Interest options will often be lower than other short-term loan offers, but this might not be the best plan for some taxpayers, including those with a higher disposable income and “substantial” assets, Pepper Money warns.

Aside from HMRC’s payment plan, there are the following options to consider too.

Here are three payment options and their limitations, according to Pepper Money:

1. Specialist consumer loans: Specialist consumer loans for self-employed borrowers might initially seem convenient, but their approval criteria can be strict, especially for those with fluctuating incomes. Monthly repayments are fixed, which aids budgeting, but borrowing limits and repayment terms can be less flexible for larger tax liabilities.

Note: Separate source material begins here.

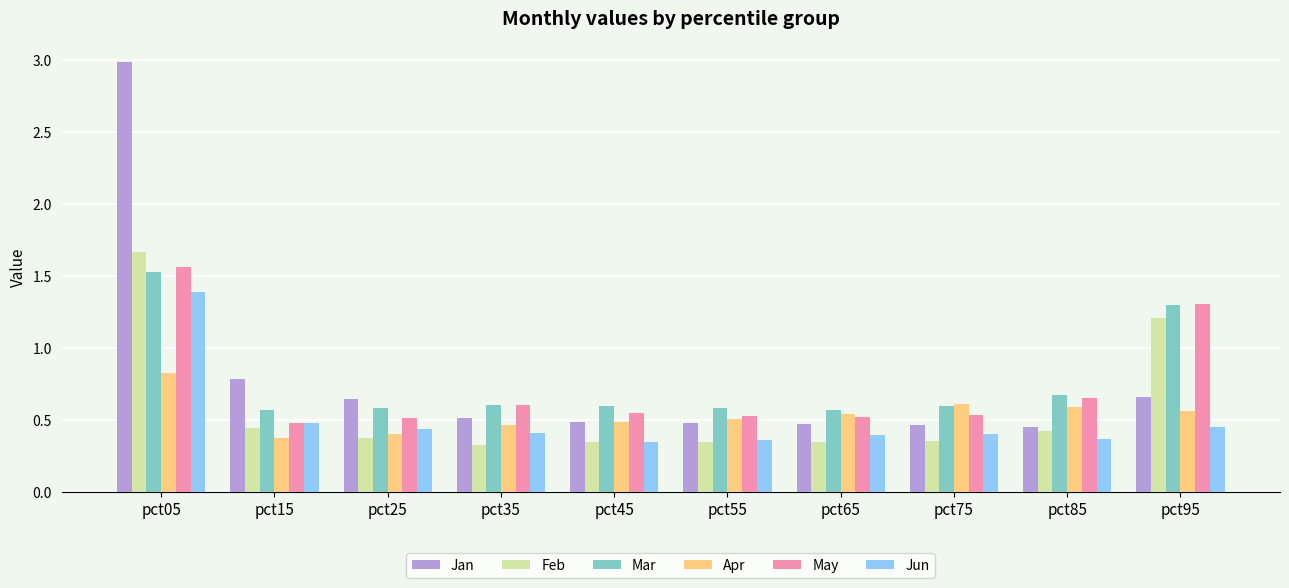

True or false: Jun has a value of 0.2 at pct35.

False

2. Second charge mortgage: A second charge mortgage allows homeowners to leverage their home equity, providing access to larger loan amounts. These secured loans typically offer lower interest rates compared to unsecured borrowing, making repayments potentially more affordable. Additionally, spreading repayments over a longer period can significantly ease monthly financial pressure, meaning this could be a more manageable solution for larger tax debts.

3. Risks of using credit cards and overdrafts: While credit cards or overdrafts might offer quick solutions, the high interest rates (often exceeding 30% APR for overdrafts) and strict repayment terms can quickly make these methods costly. Even 0% credit cards have strict repayment windows, and failure to clear balances within promotional periods can lead to substantial charges.

‘Crucial first step’

Ryan McGrath, director of secured loans at Pepper Money, added: “If you’re facing a large tax bill, it’s important to make informed financial decisions.

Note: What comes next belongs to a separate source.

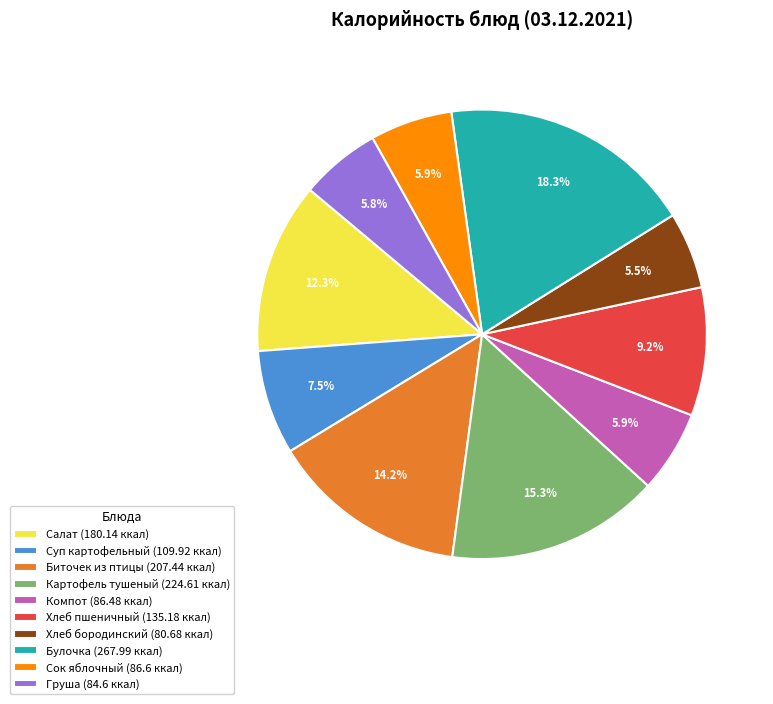

Combined, what portion of the pie is Хлеб бородинский (80.68 ккал) and Булочка (267.99 ккал)?

23.8%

“Speaking to a financial adviser can be a crucial first step to understanding all of your options, so they can recommend arranging an HMRC payment plan, applying for a specialist loan, or using home equity – taking action now could help avoid unnecessary costs and financial stress.”

Meanwhile, with self-employed taxpayers facing limited financial resilience, to avoid falling into unmanageable debt or financial stress before the next tax bill, here are four tips to consider from Pepper Money.

Planning tips:

1. Set aside money throughout the year – Consider a dedicated tax savings account.

2. Use accounting software – There are platforms that will allow you to track tax liabilities automatically.

3. Plan borrowing in advance – If cash flow is tight, explore lending options before the deadline to avoid emergency borrowing.

4. Consider refinancing – If you’re a homeowner, refinancing debt through a second charge mortgage or remortgage could help reduce monthly repayments.